DATA FOR ANALYSIS ::
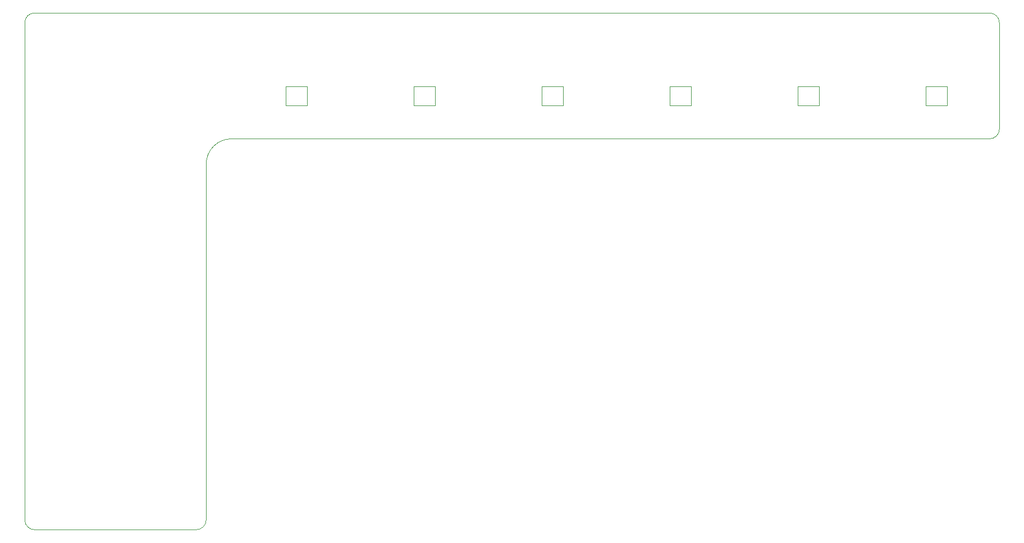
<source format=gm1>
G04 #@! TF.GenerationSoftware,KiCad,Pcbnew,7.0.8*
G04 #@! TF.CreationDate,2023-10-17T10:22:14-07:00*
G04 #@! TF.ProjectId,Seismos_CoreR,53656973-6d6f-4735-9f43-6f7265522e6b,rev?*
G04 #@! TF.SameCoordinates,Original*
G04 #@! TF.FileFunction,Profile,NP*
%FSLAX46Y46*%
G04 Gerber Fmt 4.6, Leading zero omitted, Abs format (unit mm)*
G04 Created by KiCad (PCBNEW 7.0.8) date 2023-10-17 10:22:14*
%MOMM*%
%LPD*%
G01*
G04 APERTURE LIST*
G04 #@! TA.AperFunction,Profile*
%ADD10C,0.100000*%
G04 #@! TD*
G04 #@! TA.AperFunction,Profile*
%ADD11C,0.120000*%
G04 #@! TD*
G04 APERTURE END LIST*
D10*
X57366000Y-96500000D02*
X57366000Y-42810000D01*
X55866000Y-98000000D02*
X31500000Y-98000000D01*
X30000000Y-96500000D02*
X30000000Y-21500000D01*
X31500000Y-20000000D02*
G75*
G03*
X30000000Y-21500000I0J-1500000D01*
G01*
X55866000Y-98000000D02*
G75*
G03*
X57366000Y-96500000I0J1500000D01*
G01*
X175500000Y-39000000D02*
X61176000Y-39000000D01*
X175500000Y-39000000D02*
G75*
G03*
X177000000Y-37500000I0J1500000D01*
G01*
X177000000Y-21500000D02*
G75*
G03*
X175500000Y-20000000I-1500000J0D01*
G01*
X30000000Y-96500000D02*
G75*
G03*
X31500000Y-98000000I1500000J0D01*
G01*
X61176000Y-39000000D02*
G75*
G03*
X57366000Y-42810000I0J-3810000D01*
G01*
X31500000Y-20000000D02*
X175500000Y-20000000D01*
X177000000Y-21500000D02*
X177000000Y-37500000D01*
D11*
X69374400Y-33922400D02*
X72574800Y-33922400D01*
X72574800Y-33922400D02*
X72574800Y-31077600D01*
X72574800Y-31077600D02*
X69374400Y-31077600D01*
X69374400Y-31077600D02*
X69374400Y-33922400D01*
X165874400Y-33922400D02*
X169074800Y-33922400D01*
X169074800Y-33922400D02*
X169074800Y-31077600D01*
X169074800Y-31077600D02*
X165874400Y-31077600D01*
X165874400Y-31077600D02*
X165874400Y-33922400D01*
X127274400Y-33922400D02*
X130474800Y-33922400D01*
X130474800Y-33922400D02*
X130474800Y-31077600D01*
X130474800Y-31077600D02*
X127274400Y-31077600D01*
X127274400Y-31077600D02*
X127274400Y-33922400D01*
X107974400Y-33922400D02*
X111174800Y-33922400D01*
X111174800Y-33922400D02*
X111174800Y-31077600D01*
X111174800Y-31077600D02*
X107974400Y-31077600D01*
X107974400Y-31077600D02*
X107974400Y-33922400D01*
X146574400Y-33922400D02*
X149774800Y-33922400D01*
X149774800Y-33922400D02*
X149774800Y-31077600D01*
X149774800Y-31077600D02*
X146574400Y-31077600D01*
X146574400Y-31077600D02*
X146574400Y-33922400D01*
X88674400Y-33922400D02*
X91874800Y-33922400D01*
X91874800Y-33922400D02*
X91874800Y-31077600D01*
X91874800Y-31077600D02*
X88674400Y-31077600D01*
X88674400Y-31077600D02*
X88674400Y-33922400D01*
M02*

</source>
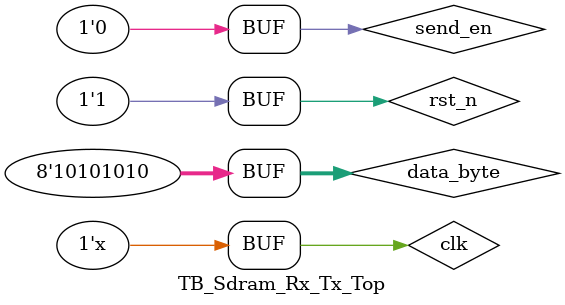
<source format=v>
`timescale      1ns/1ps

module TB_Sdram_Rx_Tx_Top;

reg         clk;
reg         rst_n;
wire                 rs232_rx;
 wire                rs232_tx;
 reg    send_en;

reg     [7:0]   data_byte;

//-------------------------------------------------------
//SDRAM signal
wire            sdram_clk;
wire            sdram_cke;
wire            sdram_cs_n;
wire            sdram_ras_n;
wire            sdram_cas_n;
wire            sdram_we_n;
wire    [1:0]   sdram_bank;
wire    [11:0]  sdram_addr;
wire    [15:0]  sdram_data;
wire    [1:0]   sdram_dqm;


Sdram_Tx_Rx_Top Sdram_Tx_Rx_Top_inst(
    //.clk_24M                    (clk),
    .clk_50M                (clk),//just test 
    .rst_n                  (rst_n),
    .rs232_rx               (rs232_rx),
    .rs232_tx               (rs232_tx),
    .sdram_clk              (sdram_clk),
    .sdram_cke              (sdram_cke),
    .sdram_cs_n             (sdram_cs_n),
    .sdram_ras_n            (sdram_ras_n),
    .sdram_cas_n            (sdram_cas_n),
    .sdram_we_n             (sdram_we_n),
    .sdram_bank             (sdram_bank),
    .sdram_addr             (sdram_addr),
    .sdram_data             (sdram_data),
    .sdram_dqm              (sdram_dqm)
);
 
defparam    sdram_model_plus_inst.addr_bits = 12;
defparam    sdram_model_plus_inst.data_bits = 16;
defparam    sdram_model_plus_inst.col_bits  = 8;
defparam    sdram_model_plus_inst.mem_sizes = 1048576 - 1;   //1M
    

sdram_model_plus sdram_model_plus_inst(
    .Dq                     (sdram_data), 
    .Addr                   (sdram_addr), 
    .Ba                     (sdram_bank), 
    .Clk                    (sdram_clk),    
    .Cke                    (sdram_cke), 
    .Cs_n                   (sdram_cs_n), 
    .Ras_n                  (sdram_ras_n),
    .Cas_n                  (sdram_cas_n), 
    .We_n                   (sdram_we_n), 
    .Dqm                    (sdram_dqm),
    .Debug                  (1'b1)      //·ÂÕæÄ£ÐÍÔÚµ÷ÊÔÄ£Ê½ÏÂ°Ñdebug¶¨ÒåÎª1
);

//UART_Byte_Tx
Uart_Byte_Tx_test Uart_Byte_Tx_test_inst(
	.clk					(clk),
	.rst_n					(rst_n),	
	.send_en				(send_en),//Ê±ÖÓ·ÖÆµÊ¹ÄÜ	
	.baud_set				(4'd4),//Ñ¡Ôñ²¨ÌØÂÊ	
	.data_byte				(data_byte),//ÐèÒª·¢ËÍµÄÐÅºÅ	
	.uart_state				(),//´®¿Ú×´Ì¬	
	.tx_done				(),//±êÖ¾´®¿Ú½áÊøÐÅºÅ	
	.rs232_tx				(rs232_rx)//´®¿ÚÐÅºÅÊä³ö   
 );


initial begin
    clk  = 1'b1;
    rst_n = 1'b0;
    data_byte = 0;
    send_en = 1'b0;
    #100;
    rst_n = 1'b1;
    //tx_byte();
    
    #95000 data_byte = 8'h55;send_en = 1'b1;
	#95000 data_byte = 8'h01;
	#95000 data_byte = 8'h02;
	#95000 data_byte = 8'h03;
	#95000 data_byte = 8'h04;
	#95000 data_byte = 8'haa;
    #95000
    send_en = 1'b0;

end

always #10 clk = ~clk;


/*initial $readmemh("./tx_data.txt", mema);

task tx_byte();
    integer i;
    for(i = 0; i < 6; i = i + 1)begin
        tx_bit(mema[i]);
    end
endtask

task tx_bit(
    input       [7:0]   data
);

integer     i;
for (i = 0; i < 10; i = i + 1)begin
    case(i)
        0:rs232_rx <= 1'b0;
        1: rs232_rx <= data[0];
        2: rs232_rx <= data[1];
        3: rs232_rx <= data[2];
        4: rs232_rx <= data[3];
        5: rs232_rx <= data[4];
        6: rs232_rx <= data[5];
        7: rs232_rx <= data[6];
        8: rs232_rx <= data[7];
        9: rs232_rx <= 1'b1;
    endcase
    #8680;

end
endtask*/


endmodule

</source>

WHAT IS REQUIRED ::
Your job is to reproduce the material exactly. Keep pictures out of it.

SOLVED EXERCISE ::
<source format=gm1>
G04 #@! TF.GenerationSoftware,KiCad,Pcbnew,7.0.8*
G04 #@! TF.CreationDate,2023-10-17T10:22:14-07:00*
G04 #@! TF.ProjectId,Seismos_CoreR,53656973-6d6f-4735-9f43-6f7265522e6b,rev?*
G04 #@! TF.SameCoordinates,Original*
G04 #@! TF.FileFunction,Profile,NP*
%FSLAX46Y46*%
G04 Gerber Fmt 4.6, Leading zero omitted, Abs format (unit mm)*
G04 Created by KiCad (PCBNEW 7.0.8) date 2023-10-17 10:22:14*
%MOMM*%
%LPD*%
G01*
G04 APERTURE LIST*
G04 #@! TA.AperFunction,Profile*
%ADD10C,0.100000*%
G04 #@! TD*
G04 #@! TA.AperFunction,Profile*
%ADD11C,0.120000*%
G04 #@! TD*
G04 APERTURE END LIST*
D10*
X57366000Y-96500000D02*
X57366000Y-42810000D01*
X55866000Y-98000000D02*
X31500000Y-98000000D01*
X30000000Y-96500000D02*
X30000000Y-21500000D01*
X31500000Y-20000000D02*
G75*
G03*
X30000000Y-21500000I0J-1500000D01*
G01*
X55866000Y-98000000D02*
G75*
G03*
X57366000Y-96500000I0J1500000D01*
G01*
X175500000Y-39000000D02*
X61176000Y-39000000D01*
X175500000Y-39000000D02*
G75*
G03*
X177000000Y-37500000I0J1500000D01*
G01*
X177000000Y-21500000D02*
G75*
G03*
X175500000Y-20000000I-1500000J0D01*
G01*
X30000000Y-96500000D02*
G75*
G03*
X31500000Y-98000000I1500000J0D01*
G01*
X61176000Y-39000000D02*
G75*
G03*
X57366000Y-42810000I0J-3810000D01*
G01*
X31500000Y-20000000D02*
X175500000Y-20000000D01*
X177000000Y-21500000D02*
X177000000Y-37500000D01*
D11*
X69374400Y-33922400D02*
X72574800Y-33922400D01*
X72574800Y-33922400D02*
X72574800Y-31077600D01*
X72574800Y-31077600D02*
X69374400Y-31077600D01*
X69374400Y-31077600D02*
X69374400Y-33922400D01*
X165874400Y-33922400D02*
X169074800Y-33922400D01*
X169074800Y-33922400D02*
X169074800Y-31077600D01*
X169074800Y-31077600D02*
X165874400Y-31077600D01*
X165874400Y-31077600D02*
X165874400Y-33922400D01*
X127274400Y-33922400D02*
X130474800Y-33922400D01*
X130474800Y-33922400D02*
X130474800Y-31077600D01*
X130474800Y-31077600D02*
X127274400Y-31077600D01*
X127274400Y-31077600D02*
X127274400Y-33922400D01*
X107974400Y-33922400D02*
X111174800Y-33922400D01*
X111174800Y-33922400D02*
X111174800Y-31077600D01*
X111174800Y-31077600D02*
X107974400Y-31077600D01*
X107974400Y-31077600D02*
X107974400Y-33922400D01*
X146574400Y-33922400D02*
X149774800Y-33922400D01*
X149774800Y-33922400D02*
X149774800Y-31077600D01*
X149774800Y-31077600D02*
X146574400Y-31077600D01*
X146574400Y-31077600D02*
X146574400Y-33922400D01*
X88674400Y-33922400D02*
X91874800Y-33922400D01*
X91874800Y-33922400D02*
X91874800Y-31077600D01*
X91874800Y-31077600D02*
X88674400Y-31077600D01*
X88674400Y-31077600D02*
X88674400Y-33922400D01*
M02*

</source>
<source format=v>
`timescale      1ns/1ps

module TB_Sdram_Rx_Tx_Top;

reg         clk;
reg         rst_n;
wire                 rs232_rx;
 wire                rs232_tx;
 reg    send_en;

reg     [7:0]   data_byte;

//-------------------------------------------------------
//SDRAM signal
wire            sdram_clk;
wire            sdram_cke;
wire            sdram_cs_n;
wire            sdram_ras_n;
wire            sdram_cas_n;
wire            sdram_we_n;
wire    [1:0]   sdram_bank;
wire    [11:0]  sdram_addr;
wire    [15:0]  sdram_data;
wire    [1:0]   sdram_dqm;


Sdram_Tx_Rx_Top Sdram_Tx_Rx_Top_inst(
    //.clk_24M                    (clk),
    .clk_50M                (clk),//just test 
    .rst_n                  (rst_n),
    .rs232_rx               (rs232_rx),
    .rs232_tx               (rs232_tx),
    .sdram_clk              (sdram_clk),
    .sdram_cke              (sdram_cke),
    .sdram_cs_n             (sdram_cs_n),
    .sdram_ras_n            (sdram_ras_n),
    .sdram_cas_n            (sdram_cas_n),
    .sdram_we_n             (sdram_we_n),
    .sdram_bank             (sdram_bank),
    .sdram_addr             (sdram_addr),
    .sdram_data             (sdram_data),
    .sdram_dqm              (sdram_dqm)
);
 
defparam    sdram_model_plus_inst.addr_bits = 12;
defparam    sdram_model_plus_inst.data_bits = 16;
defparam    sdram_model_plus_inst.col_bits  = 8;
defparam    sdram_model_plus_inst.mem_sizes = 1048576 - 1;   //1M
    

sdram_model_plus sdram_model_plus_inst(
    .Dq                     (sdram_data), 
    .Addr                   (sdram_addr), 
    .Ba                     (sdram_bank), 
    .Clk                    (sdram_clk),    
    .Cke                    (sdram_cke), 
    .Cs_n                   (sdram_cs_n), 
    .Ras_n                  (sdram_ras_n),
    .Cas_n                  (sdram_cas_n), 
    .We_n                   (sdram_we_n), 
    .Dqm                    (sdram_dqm),
    .Debug                  (1'b1)      //·ÂÕæÄ£ÐÍÔÚµ÷ÊÔÄ£Ê½ÏÂ°Ñdebug¶¨ÒåÎª1
);

//UART_Byte_Tx
Uart_Byte_Tx_test Uart_Byte_Tx_test_inst(
	.clk					(clk),
	.rst_n					(rst_n),	
	.send_en				(send_en),//Ê±ÖÓ·ÖÆµÊ¹ÄÜ	
	.baud_set				(4'd4),//Ñ¡Ôñ²¨ÌØÂÊ	
	.data_byte				(data_byte),//ÐèÒª·¢ËÍµÄÐÅºÅ	
	.uart_state				(),//´®¿Ú×´Ì¬	
	.tx_done				(),//±êÖ¾´®¿Ú½áÊøÐÅºÅ	
	.rs232_tx				(rs232_rx)//´®¿ÚÐÅºÅÊä³ö   
 );


initial begin
    clk  = 1'b1;
    rst_n = 1'b0;
    data_byte = 0;
    send_en = 1'b0;
    #100;
    rst_n = 1'b1;
    //tx_byte();
    
    #95000 data_byte = 8'h55;send_en = 1'b1;
	#95000 data_byte = 8'h01;
	#95000 data_byte = 8'h02;
	#95000 data_byte = 8'h03;
	#95000 data_byte = 8'h04;
	#95000 data_byte = 8'haa;
    #95000
    send_en = 1'b0;

end

always #10 clk = ~clk;


/*initial $readmemh("./tx_data.txt", mema);

task tx_byte();
    integer i;
    for(i = 0; i < 6; i = i + 1)begin
        tx_bit(mema[i]);
    end
endtask

task tx_bit(
    input       [7:0]   data
);

integer     i;
for (i = 0; i < 10; i = i + 1)begin
    case(i)
        0:rs232_rx <= 1'b0;
        1: rs232_rx <= data[0];
        2: rs232_rx <= data[1];
        3: rs232_rx <= data[2];
        4: rs232_rx <= data[3];
        5: rs232_rx <= data[4];
        6: rs232_rx <= data[5];
        7: rs232_rx <= data[6];
        8: rs232_rx <= data[7];
        9: rs232_rx <= 1'b1;
    endcase
    #8680;

end
endtask*/


endmodule

</source>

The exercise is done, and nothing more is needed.